I am posting this so I have it for future reference, and in case anyone else has Lezyne gauge issues and has thoughts about replacing the gauge.

The gauge on my new Lezyne HV dirt drive floor pump failed a week after I got it. Lezyne promptly sent me a replacement.

The gauge threads are glued into the pump, so it is necessary to demolish the old gauge to remove it. http://lezyne.com/download/manuals/FLOOR-PUMP-GUIDE.pdf

I wanted to be able to remove the new gauge without demolishing it, so I used pipe dope on the threads instead of the provided threadlocker, and snugged it down finger-tight. The dial is at a crazy angle, but I don't care about that.

The replacement failed after less than a year -- or so I thought. I left it in my van, and after a cold morning, the movement was sluggish. Warming it up did not help.

So I was planning to get a generic industrial-grade replacement gauge. I had kept the old one and used it to match threads on a replacement. No one had ever seen that size thread.

I contacted Lezyne via their web site. They responded promptly via email, advising me that the threads are M8 x .75mm, and 7mm of depth, and offered to replace the gauge yet again at no cost. However, I was disinclined to install yet another Lezyne gauge.

I was unable to find a gauge with that threading, so was planning to drill and tap it to take 1/8" NPT -- there are plenty of gauges that size available.

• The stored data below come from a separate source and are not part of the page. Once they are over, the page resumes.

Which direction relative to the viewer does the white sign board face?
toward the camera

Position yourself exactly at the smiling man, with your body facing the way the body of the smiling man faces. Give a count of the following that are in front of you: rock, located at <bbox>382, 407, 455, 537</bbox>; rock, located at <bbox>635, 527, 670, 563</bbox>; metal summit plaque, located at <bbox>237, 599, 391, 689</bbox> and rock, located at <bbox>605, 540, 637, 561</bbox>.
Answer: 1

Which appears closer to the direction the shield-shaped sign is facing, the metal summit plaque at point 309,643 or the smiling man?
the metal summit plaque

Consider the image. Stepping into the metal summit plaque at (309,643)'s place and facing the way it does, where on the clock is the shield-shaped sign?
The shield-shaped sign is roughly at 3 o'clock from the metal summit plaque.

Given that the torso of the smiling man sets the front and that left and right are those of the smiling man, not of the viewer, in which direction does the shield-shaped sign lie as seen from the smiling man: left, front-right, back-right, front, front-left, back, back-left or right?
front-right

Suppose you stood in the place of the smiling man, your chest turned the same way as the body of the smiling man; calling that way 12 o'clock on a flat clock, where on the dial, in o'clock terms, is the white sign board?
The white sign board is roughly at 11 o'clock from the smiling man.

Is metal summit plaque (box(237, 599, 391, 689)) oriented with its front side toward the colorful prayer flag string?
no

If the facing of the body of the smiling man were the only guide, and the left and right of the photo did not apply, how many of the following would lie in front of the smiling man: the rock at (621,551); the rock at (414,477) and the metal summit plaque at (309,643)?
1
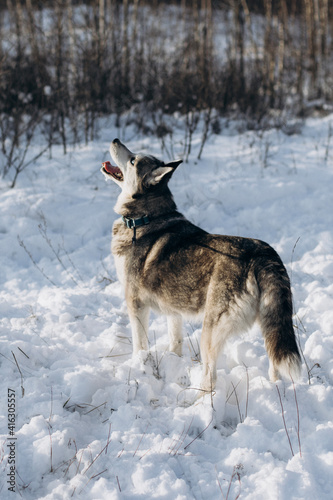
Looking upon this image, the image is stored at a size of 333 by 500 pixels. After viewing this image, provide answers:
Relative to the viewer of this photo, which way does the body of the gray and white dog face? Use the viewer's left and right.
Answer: facing away from the viewer and to the left of the viewer

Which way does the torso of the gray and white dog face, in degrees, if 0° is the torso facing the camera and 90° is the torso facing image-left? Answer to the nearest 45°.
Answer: approximately 135°
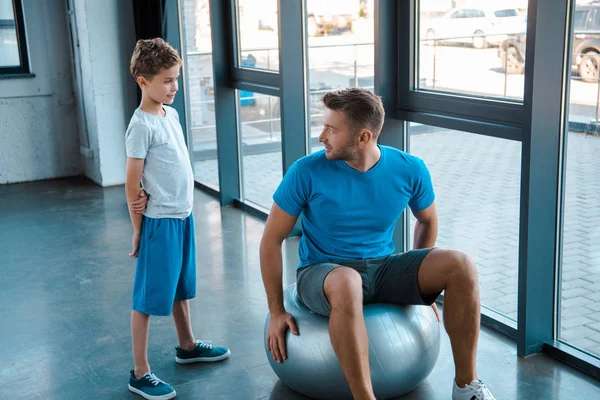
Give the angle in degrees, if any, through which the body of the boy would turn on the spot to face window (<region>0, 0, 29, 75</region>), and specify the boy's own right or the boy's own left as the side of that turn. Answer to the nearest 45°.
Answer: approximately 135° to the boy's own left

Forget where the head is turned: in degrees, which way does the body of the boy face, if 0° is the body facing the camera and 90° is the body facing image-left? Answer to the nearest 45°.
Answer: approximately 315°

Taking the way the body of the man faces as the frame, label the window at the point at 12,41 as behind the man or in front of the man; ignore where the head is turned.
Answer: behind

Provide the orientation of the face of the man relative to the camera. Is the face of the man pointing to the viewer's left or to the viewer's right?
to the viewer's left

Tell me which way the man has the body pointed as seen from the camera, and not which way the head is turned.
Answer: toward the camera

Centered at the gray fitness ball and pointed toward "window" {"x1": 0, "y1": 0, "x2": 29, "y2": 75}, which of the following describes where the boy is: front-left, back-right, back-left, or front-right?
front-left

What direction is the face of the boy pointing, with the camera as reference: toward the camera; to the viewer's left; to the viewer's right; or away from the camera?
to the viewer's right

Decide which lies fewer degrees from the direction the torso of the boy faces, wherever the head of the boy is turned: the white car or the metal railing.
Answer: the white car

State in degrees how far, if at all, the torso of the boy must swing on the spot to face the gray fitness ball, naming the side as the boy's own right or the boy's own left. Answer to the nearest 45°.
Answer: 0° — they already face it

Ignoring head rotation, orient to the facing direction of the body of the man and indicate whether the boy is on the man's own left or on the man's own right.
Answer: on the man's own right

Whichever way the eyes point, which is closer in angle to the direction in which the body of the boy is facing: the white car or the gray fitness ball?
the gray fitness ball

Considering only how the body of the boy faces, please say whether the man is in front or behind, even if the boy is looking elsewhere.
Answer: in front

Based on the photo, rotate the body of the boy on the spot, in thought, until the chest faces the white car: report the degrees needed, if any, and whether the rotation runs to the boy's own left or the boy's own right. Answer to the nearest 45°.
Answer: approximately 45° to the boy's own left

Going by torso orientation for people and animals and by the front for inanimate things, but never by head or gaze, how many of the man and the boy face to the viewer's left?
0
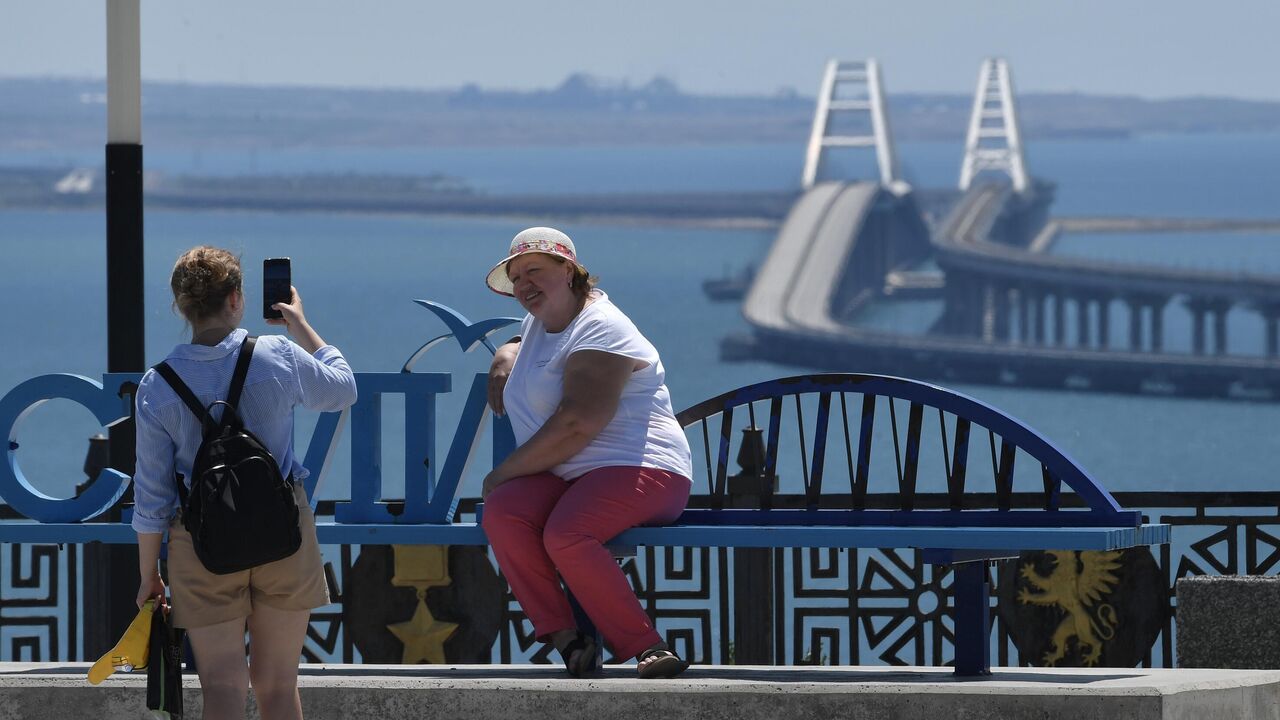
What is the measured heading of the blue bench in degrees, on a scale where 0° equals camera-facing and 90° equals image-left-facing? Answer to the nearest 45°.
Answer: approximately 0°

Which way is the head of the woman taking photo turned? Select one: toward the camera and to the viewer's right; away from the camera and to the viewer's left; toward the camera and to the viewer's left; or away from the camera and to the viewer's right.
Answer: away from the camera and to the viewer's right

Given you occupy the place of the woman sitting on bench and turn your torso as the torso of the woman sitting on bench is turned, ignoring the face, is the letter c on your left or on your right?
on your right

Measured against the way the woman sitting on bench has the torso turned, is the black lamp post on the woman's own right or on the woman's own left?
on the woman's own right

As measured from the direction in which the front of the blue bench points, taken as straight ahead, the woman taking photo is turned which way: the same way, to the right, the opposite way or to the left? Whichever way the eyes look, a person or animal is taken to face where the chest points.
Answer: the opposite way

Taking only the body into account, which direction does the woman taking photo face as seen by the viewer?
away from the camera

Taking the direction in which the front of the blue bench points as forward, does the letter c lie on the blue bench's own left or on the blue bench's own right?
on the blue bench's own right

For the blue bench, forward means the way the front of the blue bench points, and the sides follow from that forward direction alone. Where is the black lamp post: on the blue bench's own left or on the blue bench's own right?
on the blue bench's own right

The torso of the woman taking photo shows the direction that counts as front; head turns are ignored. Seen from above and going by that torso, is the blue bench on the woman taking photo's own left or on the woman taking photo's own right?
on the woman taking photo's own right

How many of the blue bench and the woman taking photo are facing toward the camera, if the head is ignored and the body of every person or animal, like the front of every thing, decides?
1
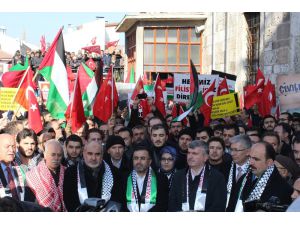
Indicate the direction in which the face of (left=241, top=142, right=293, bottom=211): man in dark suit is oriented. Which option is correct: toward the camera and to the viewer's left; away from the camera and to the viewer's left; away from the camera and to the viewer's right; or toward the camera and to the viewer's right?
toward the camera and to the viewer's left

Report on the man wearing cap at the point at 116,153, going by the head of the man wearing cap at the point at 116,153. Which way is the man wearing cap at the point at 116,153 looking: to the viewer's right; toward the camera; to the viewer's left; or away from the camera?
toward the camera

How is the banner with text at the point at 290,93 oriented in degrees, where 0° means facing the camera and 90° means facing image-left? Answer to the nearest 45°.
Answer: approximately 0°

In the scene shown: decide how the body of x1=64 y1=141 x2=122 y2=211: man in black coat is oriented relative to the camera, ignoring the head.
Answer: toward the camera

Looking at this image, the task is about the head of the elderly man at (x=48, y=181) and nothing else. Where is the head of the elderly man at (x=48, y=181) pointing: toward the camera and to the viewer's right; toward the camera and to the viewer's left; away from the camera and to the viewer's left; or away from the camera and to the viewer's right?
toward the camera and to the viewer's right

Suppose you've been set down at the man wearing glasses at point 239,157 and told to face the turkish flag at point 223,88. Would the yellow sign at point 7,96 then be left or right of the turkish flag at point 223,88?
left

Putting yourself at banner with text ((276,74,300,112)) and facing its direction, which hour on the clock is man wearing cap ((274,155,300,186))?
The man wearing cap is roughly at 12 o'clock from the banner with text.

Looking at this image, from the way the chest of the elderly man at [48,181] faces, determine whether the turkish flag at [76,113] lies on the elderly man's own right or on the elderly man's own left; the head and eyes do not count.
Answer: on the elderly man's own left

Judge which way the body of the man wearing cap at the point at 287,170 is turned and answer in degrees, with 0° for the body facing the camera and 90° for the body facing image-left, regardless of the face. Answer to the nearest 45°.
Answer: approximately 45°

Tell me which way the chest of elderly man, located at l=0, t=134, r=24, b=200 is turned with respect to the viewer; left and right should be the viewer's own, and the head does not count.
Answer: facing the viewer and to the right of the viewer

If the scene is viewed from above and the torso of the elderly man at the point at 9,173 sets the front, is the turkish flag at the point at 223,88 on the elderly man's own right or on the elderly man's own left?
on the elderly man's own left

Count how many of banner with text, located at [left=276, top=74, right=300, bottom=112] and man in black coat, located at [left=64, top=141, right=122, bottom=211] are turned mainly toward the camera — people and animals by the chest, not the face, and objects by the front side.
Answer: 2

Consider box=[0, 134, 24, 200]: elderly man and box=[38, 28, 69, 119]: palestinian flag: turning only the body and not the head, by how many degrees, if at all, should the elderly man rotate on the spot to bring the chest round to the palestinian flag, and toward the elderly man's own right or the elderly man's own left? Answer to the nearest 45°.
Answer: approximately 135° to the elderly man's own left

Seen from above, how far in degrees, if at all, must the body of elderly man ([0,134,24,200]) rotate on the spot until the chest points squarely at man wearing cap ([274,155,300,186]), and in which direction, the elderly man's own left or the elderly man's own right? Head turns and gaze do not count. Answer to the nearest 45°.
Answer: approximately 45° to the elderly man's own left

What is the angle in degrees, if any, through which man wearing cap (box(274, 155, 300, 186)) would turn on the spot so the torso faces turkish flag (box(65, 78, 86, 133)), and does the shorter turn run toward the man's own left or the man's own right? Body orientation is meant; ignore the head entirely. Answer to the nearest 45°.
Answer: approximately 90° to the man's own right

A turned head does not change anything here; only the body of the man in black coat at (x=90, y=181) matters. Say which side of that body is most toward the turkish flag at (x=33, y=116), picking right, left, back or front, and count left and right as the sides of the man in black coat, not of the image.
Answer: back

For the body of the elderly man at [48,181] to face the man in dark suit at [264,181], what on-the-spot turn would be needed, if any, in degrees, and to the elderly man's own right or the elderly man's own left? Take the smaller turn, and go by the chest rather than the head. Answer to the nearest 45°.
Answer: approximately 45° to the elderly man's own left

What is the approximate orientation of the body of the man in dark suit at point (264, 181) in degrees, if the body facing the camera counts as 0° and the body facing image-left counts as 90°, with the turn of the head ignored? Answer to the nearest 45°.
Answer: approximately 45°

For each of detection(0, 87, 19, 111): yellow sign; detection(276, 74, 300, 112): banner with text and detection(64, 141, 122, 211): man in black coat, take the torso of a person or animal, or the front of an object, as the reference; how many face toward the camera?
3

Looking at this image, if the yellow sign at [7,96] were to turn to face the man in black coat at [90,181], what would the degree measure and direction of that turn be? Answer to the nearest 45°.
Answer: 0° — it already faces them

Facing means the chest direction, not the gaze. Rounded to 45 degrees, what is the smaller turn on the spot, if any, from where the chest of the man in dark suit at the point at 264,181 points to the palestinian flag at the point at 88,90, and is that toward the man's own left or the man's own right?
approximately 90° to the man's own right

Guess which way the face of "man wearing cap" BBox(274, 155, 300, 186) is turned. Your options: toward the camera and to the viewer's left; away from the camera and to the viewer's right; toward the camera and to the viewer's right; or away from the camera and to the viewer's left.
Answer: toward the camera and to the viewer's left
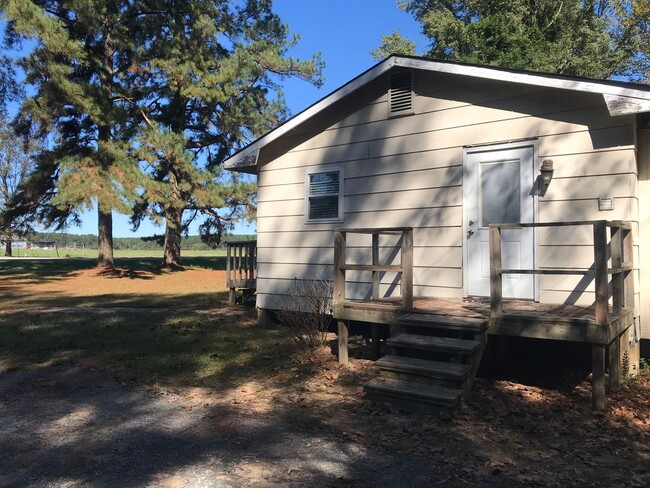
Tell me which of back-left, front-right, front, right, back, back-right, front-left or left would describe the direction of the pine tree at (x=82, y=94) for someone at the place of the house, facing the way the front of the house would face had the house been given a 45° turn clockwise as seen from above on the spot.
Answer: front-right

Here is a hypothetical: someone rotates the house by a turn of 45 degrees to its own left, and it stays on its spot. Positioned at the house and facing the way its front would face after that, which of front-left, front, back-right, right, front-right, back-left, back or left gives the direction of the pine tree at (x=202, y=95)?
back-right

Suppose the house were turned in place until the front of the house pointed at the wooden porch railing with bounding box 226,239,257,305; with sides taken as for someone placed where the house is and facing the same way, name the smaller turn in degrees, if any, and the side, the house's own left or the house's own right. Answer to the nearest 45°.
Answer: approximately 90° to the house's own right

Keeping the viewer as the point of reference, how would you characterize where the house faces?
facing the viewer and to the left of the viewer

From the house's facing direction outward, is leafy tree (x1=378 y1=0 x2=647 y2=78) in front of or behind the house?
behind
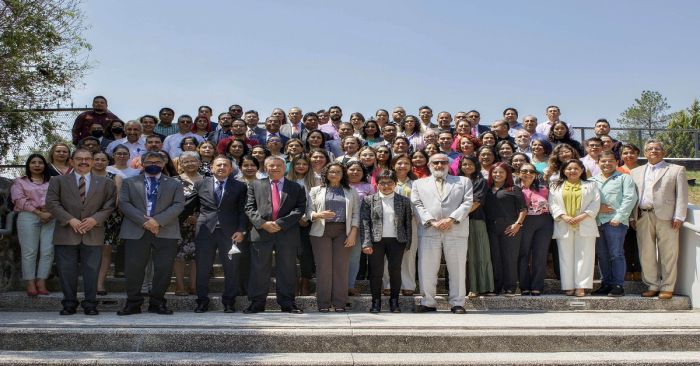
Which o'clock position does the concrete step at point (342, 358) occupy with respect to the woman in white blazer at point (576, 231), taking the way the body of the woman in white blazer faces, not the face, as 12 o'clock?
The concrete step is roughly at 1 o'clock from the woman in white blazer.

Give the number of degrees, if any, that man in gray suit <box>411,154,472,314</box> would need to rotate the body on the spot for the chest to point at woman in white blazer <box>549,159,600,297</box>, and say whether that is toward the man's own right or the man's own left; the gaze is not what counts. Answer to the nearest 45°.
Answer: approximately 135° to the man's own left
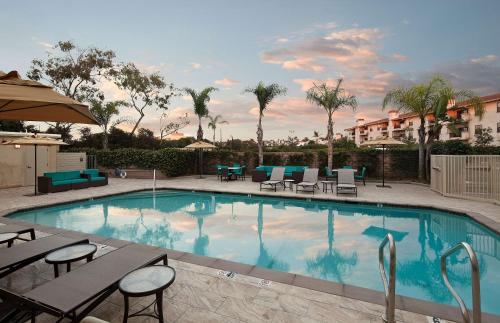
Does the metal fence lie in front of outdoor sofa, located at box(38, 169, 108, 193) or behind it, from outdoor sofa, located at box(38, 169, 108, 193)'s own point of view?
in front

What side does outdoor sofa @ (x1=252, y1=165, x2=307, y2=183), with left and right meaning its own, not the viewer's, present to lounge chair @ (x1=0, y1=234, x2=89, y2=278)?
front

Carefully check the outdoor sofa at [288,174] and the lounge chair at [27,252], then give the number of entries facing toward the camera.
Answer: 1

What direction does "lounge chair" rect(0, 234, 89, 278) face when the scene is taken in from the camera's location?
facing away from the viewer and to the right of the viewer

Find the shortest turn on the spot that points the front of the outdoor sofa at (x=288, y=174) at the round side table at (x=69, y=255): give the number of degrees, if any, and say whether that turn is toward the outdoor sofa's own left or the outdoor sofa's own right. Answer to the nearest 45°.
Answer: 0° — it already faces it

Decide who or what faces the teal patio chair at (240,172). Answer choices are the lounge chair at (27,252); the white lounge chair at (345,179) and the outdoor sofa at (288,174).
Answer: the lounge chair

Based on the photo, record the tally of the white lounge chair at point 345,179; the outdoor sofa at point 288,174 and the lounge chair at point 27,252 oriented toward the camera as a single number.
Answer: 2

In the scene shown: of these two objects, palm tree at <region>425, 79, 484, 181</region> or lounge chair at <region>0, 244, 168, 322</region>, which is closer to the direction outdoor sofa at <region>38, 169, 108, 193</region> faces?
the palm tree

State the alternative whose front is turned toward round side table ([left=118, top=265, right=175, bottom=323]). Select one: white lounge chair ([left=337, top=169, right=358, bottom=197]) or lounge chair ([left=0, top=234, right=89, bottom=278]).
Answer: the white lounge chair

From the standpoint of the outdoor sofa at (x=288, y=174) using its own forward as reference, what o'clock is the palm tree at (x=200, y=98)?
The palm tree is roughly at 4 o'clock from the outdoor sofa.

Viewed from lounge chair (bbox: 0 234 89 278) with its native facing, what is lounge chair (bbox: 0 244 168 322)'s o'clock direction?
lounge chair (bbox: 0 244 168 322) is roughly at 4 o'clock from lounge chair (bbox: 0 234 89 278).

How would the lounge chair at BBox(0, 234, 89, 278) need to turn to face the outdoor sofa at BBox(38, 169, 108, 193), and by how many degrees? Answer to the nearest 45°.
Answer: approximately 45° to its left

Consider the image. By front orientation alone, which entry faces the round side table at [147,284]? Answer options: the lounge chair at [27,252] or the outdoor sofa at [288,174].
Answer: the outdoor sofa
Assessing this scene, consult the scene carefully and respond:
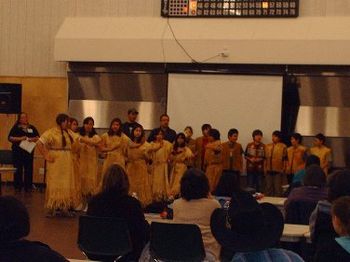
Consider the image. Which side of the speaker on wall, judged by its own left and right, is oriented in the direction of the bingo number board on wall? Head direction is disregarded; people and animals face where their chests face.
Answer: left

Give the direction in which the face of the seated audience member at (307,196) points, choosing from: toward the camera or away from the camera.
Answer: away from the camera

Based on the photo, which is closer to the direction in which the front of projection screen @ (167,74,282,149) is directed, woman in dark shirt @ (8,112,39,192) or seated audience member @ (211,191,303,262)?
the seated audience member

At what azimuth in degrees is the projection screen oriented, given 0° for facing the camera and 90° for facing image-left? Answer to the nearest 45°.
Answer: approximately 0°

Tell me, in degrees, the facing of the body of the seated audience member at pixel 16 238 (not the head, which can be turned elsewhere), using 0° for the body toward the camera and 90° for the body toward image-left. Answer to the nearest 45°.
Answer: approximately 180°

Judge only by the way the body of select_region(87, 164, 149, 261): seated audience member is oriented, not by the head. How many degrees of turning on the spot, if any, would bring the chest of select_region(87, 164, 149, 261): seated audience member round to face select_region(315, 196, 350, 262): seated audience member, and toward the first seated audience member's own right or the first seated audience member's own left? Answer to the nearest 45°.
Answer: approximately 135° to the first seated audience member's own right

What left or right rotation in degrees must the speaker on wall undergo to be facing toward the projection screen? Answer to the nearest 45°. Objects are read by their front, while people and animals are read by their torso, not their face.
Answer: approximately 45° to its left

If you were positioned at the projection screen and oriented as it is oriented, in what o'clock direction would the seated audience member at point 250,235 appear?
The seated audience member is roughly at 12 o'clock from the projection screen.

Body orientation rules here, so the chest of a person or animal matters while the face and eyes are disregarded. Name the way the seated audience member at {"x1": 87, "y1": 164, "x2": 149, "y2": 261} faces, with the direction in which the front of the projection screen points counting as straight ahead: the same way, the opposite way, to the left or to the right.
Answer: the opposite way

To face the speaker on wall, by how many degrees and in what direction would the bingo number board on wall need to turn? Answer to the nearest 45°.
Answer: approximately 90° to its right

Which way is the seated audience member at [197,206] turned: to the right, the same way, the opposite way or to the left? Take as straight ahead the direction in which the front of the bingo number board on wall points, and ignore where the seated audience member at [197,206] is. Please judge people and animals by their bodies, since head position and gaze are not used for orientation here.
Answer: the opposite way

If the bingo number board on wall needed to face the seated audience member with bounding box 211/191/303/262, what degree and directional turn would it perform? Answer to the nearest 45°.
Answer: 0° — it already faces them

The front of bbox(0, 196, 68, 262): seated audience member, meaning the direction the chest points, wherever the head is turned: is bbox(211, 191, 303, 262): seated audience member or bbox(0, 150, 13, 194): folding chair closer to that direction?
the folding chair

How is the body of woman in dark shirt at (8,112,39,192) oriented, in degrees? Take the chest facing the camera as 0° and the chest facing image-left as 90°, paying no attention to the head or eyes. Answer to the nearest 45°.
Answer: approximately 0°

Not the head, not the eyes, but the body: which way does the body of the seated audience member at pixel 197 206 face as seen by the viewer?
away from the camera

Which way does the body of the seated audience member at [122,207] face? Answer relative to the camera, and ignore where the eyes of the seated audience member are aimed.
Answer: away from the camera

Well, it turns out that the gauge was not actually defective. I unscrewed it and found that I had been sloppy with the pipe dope, and it had partially plugged the hole leading to the gauge. I cleand it up. While I was at it I disassembled it and lubed the mechanism with slight amounts of Finish Line Stanchion lube (DuPont Fluoro oil). It is now working perfectly and smoother than when it was new!

FYI, the boss in the pump looks plenty big enough to drill out to 1/8NPT. I looked online and the drill size is 0.3390". 11/32" is closest fraction (0.3437"). The gauge opening in the body is just over 2.5".

Anyway, my ineptness aside, the supplied gauge is of apparently of better quality than I thought -- it has seen hard use for almost a year and shows no sign of quitting. If it lasts a few years I will have no problem buying a replacement gauge from Lezyne -- they aren't expensive.

GREAT pump, BTW!


----------



## customfab (Jun 8, 2008)

That's nice to know. I've had my dirt drive for 2 years of pro use and it's still running strong. I've often thought about replacing the gauge to something that goes to 100 or 120 psi so the pump could double for road use.


----------



## SpeedStarr (Jan 19, 2012)

Thanks for posting this. I just got this pump and am already having issues with the gauge.


----------



## DennisF (Nov 4, 2011)

You're most welcome.

What's it doing? My original one passed 70PSI while I was pushing down on the plunger, then snapped back to 0. I took it apart and it appears it wound past a rack gear. I was able to fix it actually, but not sure about the calibration.

Anyway, they'll send you another no problem.


----------